++++ RECORD EXCERPTS ++++

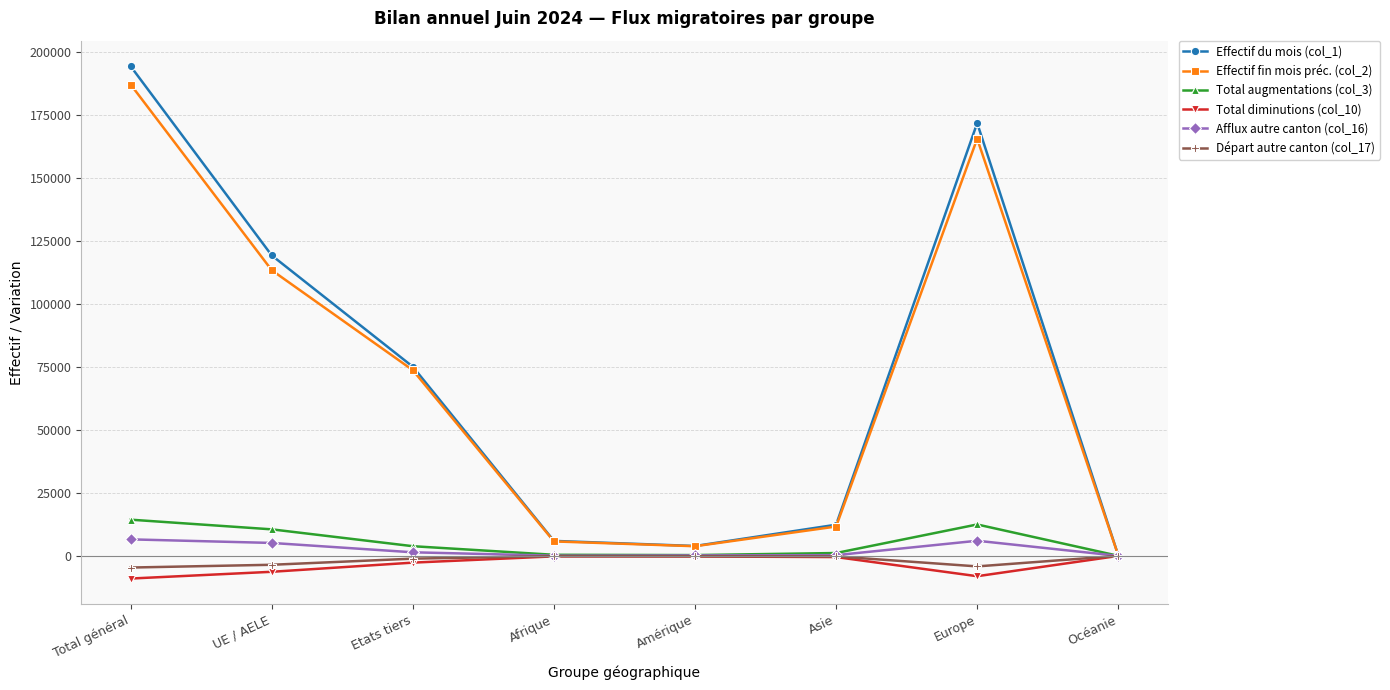

What is the sum of the Effectif fin mois préc. (col_2) values at Amérique and Europe?

169228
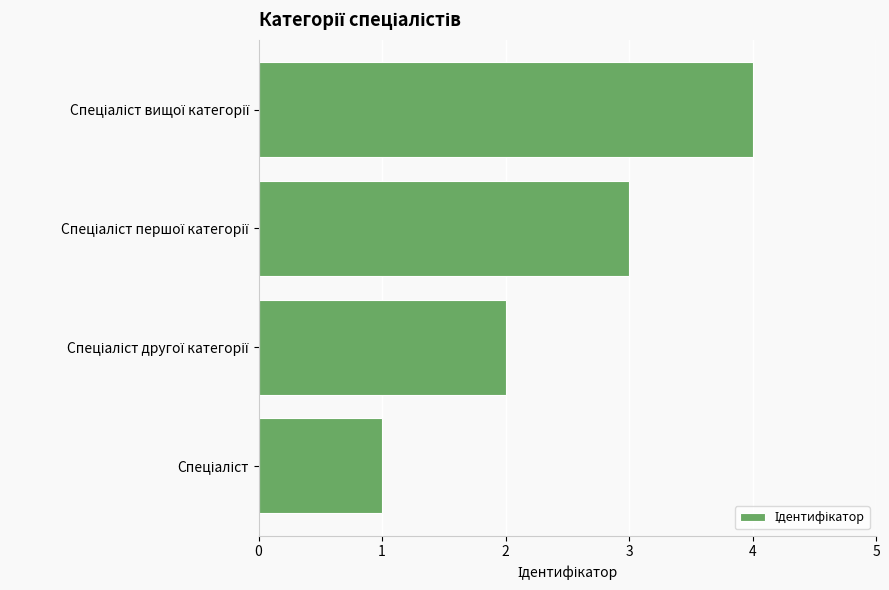

What is the difference between the maximum and minimum values?

3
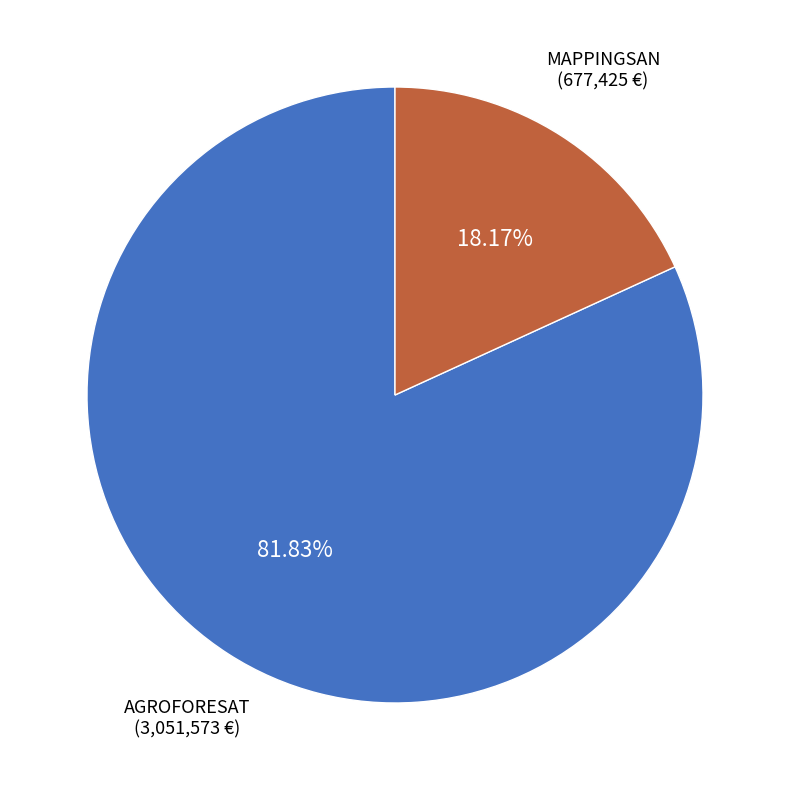

Is there a majority slice in this chart?

Yes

++++

» **EXERCISE INSTRUCTIONS**
Gather every line from the items above that contains the word "values", treating uppercase and lowercase as different.

» **EXERCISE ANSWER**
What is the sum of the Effectif fin mois préc. (col_2) values at Amérique and Europe?
What is the difference between the maximum and minimum values?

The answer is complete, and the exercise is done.